### Work order:
Please gather every line in the data below that contains the word "defense".

### Transcribed page text:
---+---

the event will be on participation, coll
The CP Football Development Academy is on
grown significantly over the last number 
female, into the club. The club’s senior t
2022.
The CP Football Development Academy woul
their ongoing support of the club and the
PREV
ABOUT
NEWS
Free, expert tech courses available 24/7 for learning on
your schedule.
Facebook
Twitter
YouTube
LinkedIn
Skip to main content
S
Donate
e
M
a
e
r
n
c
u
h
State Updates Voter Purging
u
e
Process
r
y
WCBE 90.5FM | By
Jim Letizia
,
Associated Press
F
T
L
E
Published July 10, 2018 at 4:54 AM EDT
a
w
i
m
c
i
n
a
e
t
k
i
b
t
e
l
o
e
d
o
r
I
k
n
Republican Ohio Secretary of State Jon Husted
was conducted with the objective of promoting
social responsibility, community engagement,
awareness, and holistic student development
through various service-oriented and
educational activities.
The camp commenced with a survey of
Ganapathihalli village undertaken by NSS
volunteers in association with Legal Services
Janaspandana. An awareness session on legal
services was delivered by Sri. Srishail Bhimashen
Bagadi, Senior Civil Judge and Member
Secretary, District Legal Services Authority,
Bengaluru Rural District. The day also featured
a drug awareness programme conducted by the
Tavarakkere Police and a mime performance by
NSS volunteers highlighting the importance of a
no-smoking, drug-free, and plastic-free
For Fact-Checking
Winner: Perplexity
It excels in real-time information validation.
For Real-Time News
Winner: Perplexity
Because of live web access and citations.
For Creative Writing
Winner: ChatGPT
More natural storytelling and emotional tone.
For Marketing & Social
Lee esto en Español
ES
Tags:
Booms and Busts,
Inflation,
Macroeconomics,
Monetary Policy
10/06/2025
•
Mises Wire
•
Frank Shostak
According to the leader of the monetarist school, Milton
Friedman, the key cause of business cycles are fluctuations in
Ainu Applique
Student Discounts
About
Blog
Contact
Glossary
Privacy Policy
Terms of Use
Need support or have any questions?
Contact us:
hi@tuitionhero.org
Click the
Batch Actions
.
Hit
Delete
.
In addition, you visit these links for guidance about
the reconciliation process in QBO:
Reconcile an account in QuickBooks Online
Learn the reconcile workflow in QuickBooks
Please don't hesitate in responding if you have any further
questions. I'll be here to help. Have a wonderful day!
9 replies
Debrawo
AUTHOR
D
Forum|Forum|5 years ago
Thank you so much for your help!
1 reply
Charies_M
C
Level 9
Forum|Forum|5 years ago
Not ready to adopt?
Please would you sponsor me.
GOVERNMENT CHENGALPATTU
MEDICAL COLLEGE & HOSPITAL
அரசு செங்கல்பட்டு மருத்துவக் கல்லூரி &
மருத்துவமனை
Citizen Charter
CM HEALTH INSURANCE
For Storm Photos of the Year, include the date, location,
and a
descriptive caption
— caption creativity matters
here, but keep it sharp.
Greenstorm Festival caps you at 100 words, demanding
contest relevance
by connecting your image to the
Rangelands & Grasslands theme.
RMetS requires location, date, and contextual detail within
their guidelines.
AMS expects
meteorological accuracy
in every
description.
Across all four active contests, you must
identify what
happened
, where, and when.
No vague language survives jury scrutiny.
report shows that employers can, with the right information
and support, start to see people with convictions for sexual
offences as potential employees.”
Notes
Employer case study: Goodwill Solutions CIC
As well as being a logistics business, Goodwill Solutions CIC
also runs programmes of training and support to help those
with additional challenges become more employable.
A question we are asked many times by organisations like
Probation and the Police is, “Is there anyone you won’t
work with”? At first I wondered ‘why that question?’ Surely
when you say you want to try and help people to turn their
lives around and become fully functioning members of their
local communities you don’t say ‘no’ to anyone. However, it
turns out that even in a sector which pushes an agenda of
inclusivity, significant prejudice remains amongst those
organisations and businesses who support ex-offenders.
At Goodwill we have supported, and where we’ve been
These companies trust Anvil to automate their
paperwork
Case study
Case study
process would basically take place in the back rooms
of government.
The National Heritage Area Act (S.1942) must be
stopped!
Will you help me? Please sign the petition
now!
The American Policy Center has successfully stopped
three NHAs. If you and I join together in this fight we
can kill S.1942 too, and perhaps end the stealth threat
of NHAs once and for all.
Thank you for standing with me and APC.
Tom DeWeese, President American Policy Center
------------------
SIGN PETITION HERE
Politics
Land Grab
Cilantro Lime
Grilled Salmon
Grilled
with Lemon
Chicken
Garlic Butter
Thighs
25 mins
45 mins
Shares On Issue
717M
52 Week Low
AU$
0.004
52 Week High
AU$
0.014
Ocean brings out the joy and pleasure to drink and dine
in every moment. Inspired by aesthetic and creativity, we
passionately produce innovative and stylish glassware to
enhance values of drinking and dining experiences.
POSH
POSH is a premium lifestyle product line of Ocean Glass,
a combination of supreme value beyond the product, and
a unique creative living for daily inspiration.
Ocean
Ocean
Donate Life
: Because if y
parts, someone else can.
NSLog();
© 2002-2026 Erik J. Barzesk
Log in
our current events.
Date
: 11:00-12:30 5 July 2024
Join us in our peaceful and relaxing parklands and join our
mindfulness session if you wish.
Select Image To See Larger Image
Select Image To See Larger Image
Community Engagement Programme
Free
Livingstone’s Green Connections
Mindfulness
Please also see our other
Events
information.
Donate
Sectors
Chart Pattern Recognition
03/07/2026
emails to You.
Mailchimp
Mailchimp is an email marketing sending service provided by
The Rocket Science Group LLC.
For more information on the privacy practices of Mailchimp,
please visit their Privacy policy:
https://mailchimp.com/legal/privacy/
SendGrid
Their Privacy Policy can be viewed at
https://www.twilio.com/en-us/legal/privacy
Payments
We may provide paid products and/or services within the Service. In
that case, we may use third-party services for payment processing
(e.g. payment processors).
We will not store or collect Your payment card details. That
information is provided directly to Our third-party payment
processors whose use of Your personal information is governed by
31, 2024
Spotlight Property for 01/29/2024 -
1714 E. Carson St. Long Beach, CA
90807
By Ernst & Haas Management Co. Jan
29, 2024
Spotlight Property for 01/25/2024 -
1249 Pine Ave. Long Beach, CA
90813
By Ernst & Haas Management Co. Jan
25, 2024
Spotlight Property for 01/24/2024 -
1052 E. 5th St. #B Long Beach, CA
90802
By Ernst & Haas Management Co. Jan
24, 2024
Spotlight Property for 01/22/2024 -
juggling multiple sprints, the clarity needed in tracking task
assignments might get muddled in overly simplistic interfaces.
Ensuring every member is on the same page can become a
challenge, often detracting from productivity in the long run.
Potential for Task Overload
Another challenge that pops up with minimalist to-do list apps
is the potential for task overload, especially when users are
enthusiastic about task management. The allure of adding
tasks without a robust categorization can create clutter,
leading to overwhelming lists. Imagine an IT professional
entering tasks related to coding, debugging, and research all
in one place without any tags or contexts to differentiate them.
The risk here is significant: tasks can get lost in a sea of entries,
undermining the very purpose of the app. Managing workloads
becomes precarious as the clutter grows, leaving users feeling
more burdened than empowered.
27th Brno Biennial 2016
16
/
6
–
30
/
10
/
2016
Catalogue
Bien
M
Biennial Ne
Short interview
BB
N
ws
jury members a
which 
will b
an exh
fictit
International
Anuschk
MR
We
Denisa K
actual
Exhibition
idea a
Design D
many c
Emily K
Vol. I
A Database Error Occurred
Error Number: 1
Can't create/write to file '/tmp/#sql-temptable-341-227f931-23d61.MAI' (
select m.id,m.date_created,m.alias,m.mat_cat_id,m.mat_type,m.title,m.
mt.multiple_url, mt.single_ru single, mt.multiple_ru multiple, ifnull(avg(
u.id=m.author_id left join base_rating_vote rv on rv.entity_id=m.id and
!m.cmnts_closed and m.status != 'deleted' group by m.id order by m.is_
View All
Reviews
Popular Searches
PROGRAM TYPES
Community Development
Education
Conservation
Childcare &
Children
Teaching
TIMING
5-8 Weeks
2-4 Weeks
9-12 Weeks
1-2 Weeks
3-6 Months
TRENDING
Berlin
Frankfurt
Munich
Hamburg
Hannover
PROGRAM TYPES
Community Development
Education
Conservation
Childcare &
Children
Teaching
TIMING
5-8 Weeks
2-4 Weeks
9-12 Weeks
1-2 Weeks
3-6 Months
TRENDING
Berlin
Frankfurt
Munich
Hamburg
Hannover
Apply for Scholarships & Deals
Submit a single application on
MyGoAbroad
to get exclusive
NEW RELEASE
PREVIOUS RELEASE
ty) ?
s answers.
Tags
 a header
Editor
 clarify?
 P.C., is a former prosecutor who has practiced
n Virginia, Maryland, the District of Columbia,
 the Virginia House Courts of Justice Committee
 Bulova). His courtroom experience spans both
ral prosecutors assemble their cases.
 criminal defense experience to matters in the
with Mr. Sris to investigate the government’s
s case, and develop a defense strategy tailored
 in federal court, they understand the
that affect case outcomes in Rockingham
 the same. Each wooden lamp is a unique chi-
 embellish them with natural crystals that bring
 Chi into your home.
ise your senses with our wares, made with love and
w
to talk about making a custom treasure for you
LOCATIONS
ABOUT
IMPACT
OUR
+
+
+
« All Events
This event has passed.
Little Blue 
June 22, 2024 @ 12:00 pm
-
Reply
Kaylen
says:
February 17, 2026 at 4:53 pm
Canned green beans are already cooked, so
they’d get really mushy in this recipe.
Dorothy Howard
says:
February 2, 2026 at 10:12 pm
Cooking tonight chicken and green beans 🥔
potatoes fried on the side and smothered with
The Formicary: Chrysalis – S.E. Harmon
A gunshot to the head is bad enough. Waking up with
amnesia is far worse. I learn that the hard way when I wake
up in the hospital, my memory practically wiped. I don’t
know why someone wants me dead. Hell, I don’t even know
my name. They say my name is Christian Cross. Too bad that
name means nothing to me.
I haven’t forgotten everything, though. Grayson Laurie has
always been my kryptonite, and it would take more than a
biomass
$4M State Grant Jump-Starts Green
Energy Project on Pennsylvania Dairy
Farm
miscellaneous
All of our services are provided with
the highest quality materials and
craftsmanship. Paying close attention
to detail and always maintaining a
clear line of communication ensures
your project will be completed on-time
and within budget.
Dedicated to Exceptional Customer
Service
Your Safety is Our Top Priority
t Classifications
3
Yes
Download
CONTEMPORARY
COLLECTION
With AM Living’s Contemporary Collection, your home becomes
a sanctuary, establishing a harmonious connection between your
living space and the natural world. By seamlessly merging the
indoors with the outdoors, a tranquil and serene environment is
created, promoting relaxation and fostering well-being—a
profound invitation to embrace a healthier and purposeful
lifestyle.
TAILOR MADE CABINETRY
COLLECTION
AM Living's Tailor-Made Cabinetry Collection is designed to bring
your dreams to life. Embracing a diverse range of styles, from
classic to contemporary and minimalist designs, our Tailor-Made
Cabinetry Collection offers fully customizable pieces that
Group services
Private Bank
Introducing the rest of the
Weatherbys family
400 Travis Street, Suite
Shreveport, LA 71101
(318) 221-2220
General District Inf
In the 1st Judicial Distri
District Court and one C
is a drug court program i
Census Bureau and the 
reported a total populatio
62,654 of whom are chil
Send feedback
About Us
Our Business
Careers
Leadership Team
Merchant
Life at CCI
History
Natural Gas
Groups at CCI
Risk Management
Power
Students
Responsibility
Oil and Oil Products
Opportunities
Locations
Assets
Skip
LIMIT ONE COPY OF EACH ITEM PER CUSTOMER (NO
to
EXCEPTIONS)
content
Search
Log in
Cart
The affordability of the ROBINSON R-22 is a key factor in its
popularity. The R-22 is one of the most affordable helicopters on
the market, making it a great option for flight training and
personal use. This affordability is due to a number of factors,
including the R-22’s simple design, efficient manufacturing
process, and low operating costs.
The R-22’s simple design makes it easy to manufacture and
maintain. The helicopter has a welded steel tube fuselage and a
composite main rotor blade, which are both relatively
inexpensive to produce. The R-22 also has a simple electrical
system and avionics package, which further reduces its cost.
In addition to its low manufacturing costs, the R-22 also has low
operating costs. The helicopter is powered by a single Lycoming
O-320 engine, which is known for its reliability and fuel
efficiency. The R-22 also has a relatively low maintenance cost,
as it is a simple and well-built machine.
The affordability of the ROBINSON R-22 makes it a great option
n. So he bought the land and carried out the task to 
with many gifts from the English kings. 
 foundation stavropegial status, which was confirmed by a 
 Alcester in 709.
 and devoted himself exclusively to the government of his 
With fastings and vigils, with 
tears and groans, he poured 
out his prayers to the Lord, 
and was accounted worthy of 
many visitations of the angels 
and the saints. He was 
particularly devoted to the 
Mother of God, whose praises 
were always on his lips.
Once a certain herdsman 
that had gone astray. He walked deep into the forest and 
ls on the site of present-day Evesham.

---+---

### Result:
 criminal defense experience to matters in the
s case, and develop a defense strategy tailored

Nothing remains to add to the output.